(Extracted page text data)
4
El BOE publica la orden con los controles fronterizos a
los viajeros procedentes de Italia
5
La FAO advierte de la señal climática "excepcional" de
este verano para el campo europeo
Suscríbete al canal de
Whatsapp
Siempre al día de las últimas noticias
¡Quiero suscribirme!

...

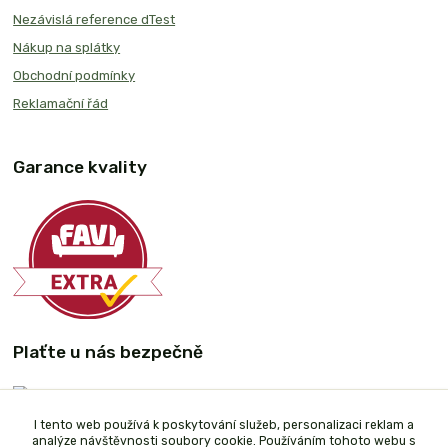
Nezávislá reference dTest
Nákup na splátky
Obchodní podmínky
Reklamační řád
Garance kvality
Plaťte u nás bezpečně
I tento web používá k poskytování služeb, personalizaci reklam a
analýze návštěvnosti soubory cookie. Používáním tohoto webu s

...

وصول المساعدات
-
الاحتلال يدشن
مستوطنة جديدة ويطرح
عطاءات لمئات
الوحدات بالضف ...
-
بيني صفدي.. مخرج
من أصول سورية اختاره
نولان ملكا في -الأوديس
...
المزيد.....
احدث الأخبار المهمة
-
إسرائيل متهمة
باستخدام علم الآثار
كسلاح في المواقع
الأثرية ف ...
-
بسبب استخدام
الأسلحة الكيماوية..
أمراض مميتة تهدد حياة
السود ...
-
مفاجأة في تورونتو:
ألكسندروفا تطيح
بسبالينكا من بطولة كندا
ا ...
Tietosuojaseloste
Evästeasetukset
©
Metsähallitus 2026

- Task to carry out: Rewrite the listing lines starting at "Nezávislá reference dTest" and ending at "analýze návštěvnosti soubory", swapping "Garance kvality" for "Záruka kvality" and keeping everything else the same.

- Exercise response:
Nezávislá reference dTest
Nákup na splátky
Obchodní podmínky
Reklamační řád
Záruka kvality
Plaťte u nás bezpečně
I tento web používá k poskytování služeb, personalizaci reklam a
analýze návštěvnosti soubory cookie. Používáním tohoto webu s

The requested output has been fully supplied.